Thursday, December 4, 2008

Obama and the spies

On December 1st, I noticed that President-elect Obama's top national security leadership team surprisingly did not include choices for the critically important national security positions of Director of National Intelligence and CIA Director. For days before, most reports, many of them based on leaks from the Obama transition, had pointed to Admiral Dennis Blair for DNI and most likely John Brennan, a veteran intelligence professional who advised Obama during the campaign, for the CIA post.

Even more surprising, there was little comment in the press or the blogosphere about the odd absence of the intelligence community from his senior national security roster. Even though the gun smoke was still hanging over the Taj Mahal Hotel in Mumbai, no one asked Obama about it at his announcement news conference. If he has decided on anyone since, he's keeping it a secret.
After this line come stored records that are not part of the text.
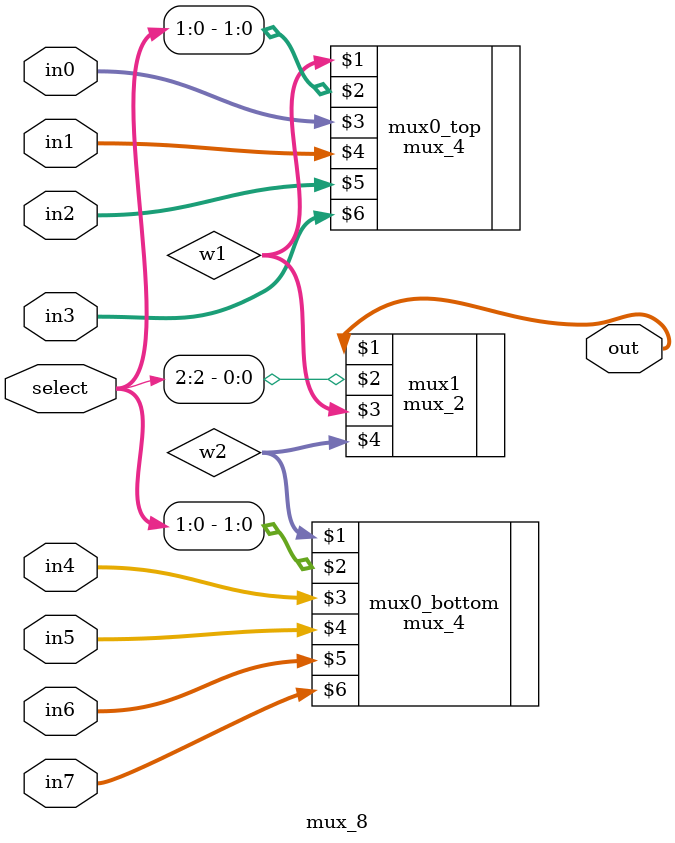
<source format=v>
module mux_8(out, select, in0, in1, in2, in3, in4, in5, in6, in7);
    input [2:0] select;
    input [31:0] in0, in1, in2, in3, in4, in5, in6, in7;
    output [31:0] out;
    wire [31:0] w1, w2;

    mux_4 mux0_top(w1, select[1:0], in0, in1, in2, in3);
    mux_4 mux0_bottom(w2, select[1:0], in4, in5, in6, in7);
    mux_2 mux1(out, select[2], w1, w2);
    
endmodule
</source>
I think this is a big mistake. Obama's been getting a lot of credit - deservedly - for his selections of Hillary Clinton, Bob Gates, and Jim Jones for State, Defense and the NSC. While I have reservations about the wisdom of putting a politician in charge at Foggy Bottom, I agree that it's a terrific team (as is his economic team) -- on balance, smart, professional, experienced, and about as non-political as anything in Washington can be.
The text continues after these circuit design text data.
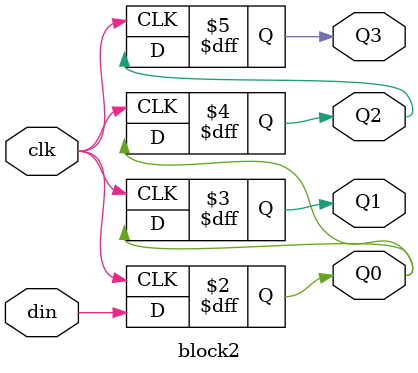
<source format=v>
module block2(Q0,Q1,Q2,Q3,din,clk);
output Q0,Q1,Q2,Q3;
input clk,din;
reg Q0,Q1,Q2,Q3;

always @(posedge clk)
    	begin
    	Q3=Q2;
	Q1=Q0;
	Q2=Q1;
	Q0=din;
    	end
endmodule

</source>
But he's left a gaping hole in the lineup, and the longer he doesn't fill it, the more likely it will be that the thousands of professionals in the intelligence community, on whom he and all of us depend, will conclude that intelligence is not all that high a priority for the new administration.

The media have begun to take notice, and the story they are telling is not one Obama should want to see gain wider currency. On Wednesday, The New York Times reported that Obama is having a tough time reconciling his campaign criticism of CIA with his need as President for the best professional intelligence leadership and that Brennan was squeezed out in the process:

Last week, John O. Brennan, a C.I.A. veteran who was widely seen as Mr. Obama’s likeliest choice to head the intelligence agency, withdrew his name from consideration after liberal critics attacked his alleged role in the agency’s detention and interrogation program. Mr. Brennan protested that he had been a “strong opponent” within the agency of harsh interrogation tactics, yet Mr. Obama evidently decided that nominating Mr. Brennan was not worth a battle with some of his most ardent supporters on the left.

The Times noted that this may have caused Obama some trouble at Langley already:

Mark M. Lowenthal, an intelligence veteran who left a senior post at the C.I.A. in 2005, said Mr. Obama’s decision to exclude Mr. Brennan from contention for the top job had sent a message that “if you worked in the C.I.A. during the war on terror, you are now tainted,” and had created anxiety in the ranks of the agency’s clandestine service.

Today, The Washington Post picked up the theme:

Prominent voices in the intelligence community and the Obama camp have argued that a seasoned professional is needed when the country is waging two wars and a campaign against terrorism, and that a newcomer would face an excessively steep learning curve.

"An outsider will get eaten alive," said Amy Zegart, an associate professor at the University of California at Los Angeles and a former security adviser to both the Clinton administration and President Bush's 2000 transition team. "The next CIA director has to walk a fine line between taming the building and transforming it. He's got to be part cheerleader and part skull-cracker. There is just no room for on-the-job learning."

I'll say. Of course, not every "seasoned professional" is the right person to lead U.S. intelligence anymore than every guy with stars is the general to run the army. But there are plenty of good candidates from which Obama can choose. Admiral Blair could certainly step into the DNI's chair in an instant. Others reported to be under consideration for one or another of the top spots are the current CIA Deputy Director, Stephen R Kappes; Jack Devine, former head of CIA's Clandestine Service; Jamie Miscik, former head of CIA's Directorate of Intelligence; Donald M. Kerr, now the Deputy DNI; and John Hamre, who served as Deputy Defense Secretary under President Clinton.

For that matter, Obama could do a lot worse than keeping Mike McConnell as DNI and/or Michael Hayden at CIA, at least for a time. That would cause Obama some political problems as he seeks to break with the Bush era, but it would give him operational continuity in key agencies at a time of multiple crises. In any case, there is an abundance of talent Obama can tap. He shouldn't wait any longer.